We started with a small implementation, with an eye to improving the code. We wrote a test for “each”, implemented it, and then also tested “detect”. Very fine.

Then we looked for ways to use our new ability to iterate cleanly to improve the existing code. That led us to improve the restrict method profoundly, from this:

     def restrict(selector)
       result_contents = ""
       for scope in record_range
         for selector_scope in selector.record_range
           if match(scope, selector, selector_scope)
             result_contents << record(scope).contents
             break
           end
         end
       end
       XSet.new(@record_length, result_contents)
     end

Ultimately all the way to this:

     def restrict(selector)
       result_contents = ""
       each do |my_record, ignored_scope |
         if selector.matches(my_record)
           result_contents << my_record.contents
         end
       end
       XSet.new(@record_length, result_contents)
     end

Along the way, we used the any? iterator, extracted a method to clean up restrict, and simplified restrict further by using the iterator “each”. Then we cleaned up the calling sequence in match, improving it from this:

     def match(scope, match_set, match_scope)
      record1 = self.record(scope)
      record2 = match_set.record(match_scope)
      record2.subset?(record1)
    end

To this:

     def match(my_record, selector_record)
       selector_record.subset?(my_record)
     end

All in all, a noticeable improvement. Perhaps most interesting is that I didn’t get into any deep trouble anywhere along the way. The tests kept me safe, and I remembered to write a new one when I needed it.
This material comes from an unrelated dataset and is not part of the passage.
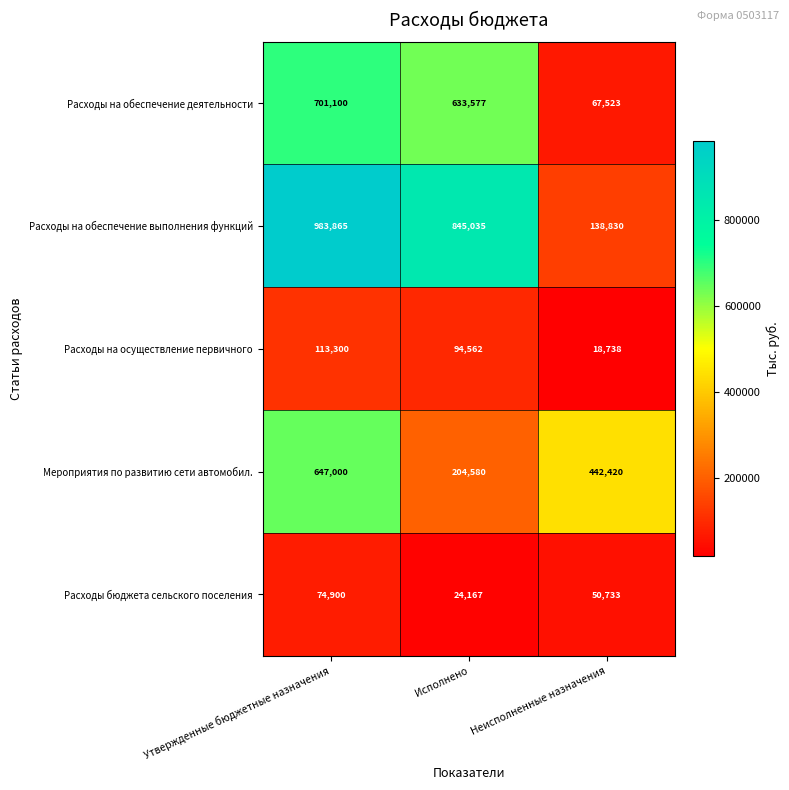

What is the approximate value of Мероприятия по развитию сети автомобил. at Исполнено, to the nearest 100?

204600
Quite enough for one session. Ricia should be home soon, and it’s time for a little rest and then some dinner. See you next time!


  1. A little mantra that I try to remember to say before I start programming. It helps me remember … to begin with a test.

  2. Constant Reader CW observed that the use of the value 2 in test_each seems redundant, as does returning the scope from the each method. He proposed simplifying the code accordingly. That turns out not to be appropriate. The key difference between Classical Set Theory and Extended Set Theory is that elements of XSets have “scopes”, the little superscripts on top of the elements, as in, for example, { a0, b1, c2 }. The set {x1} does not equal the set {x2}. In particular, the relations I’m working with at the moment are intended to be vectors – n-tuples – of records, and as such, each record needs its own unique scope index, starting from zero.